## Trigonometric Functions

It is important to know how to solve trigonometric functions since it usually appears as a question on the first math methods exam.

A sin or cos function can have either have infinite or no solutions to an equation. Therefore we will always be supplied with a domain over which the question asks us to find solutions. This will only require us to find a finite amount of solutions.

Over the domain of 2π there will be two solutions to each equation, unless it is a local max or min point. This can be seen in the graph of the sin and cos functions below.
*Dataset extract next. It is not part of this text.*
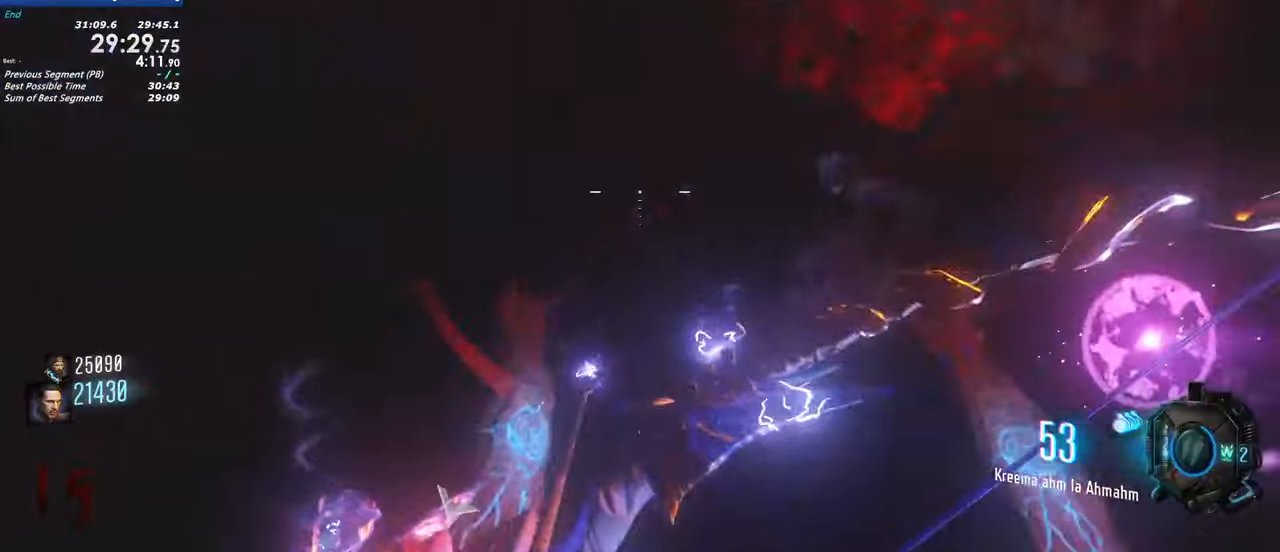
{"keys": ["a"], "events": []}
The tan function will always have one solution over its period, which is π for the basic function.

To solve a trigonometric function:

Step 1 is to identify the period length as that will tell you how many solutions you will get.

Step 2 is to solve the equation by taking the inverse of the trig function on the other side.

Step 3 is determining what the other solutions are over the domain by adding the appropriate amount of radians depending on the function.

The common convention is:

• Cos­-1 gives an answer over the range $[0,\pi]$
• Sin-1 gives an answer over the range $[-\frac{\pi}{2},\frac{\pi}{2}]$
• Tan-1 gives an answer over the range $[-\frac{\pi}{2},\frac{\pi}{2}]$

Once we have the answer within these conventional ranges we just need to add or minus a portion of the period to get the other solution within that range.

Solve the equation $sin(\frac{x}{2})=-\frac{1}{2}, x: [2\pi, 4\pi]$

Step 1 Determine the period.

$Period=\frac{2\pi}{\frac{1}{2}}=4\pi$

Step 2 Solve the equation

$\frac{x}{2}=sin^{-1}(-\frac{1}{2}) \newline \frac{x}{2}=-\frac{\pi}{6}$

We know that sin is negative in the third quadrant as well as the fourth where our answer is from. Therefore we need to add in the answer from the third quadrant as well.

$\frac{x}{2}=-\frac{\pi}{6},-\frac{5\pi}{6}$

$x=-\frac{\pi}{3},-\frac{5\pi}{3}$

Neither of our responses are in the correct domain. Therefore we need to add or minus the period until we have a result within the domain.

$x=-\frac{\pi}{3}+4\pi,-\frac{5\pi}{3}+4\pi\newline \newline x=\frac{7\pi}{3}, \frac{11\pi}{3}$

These are both within our required domain and so are our solutions.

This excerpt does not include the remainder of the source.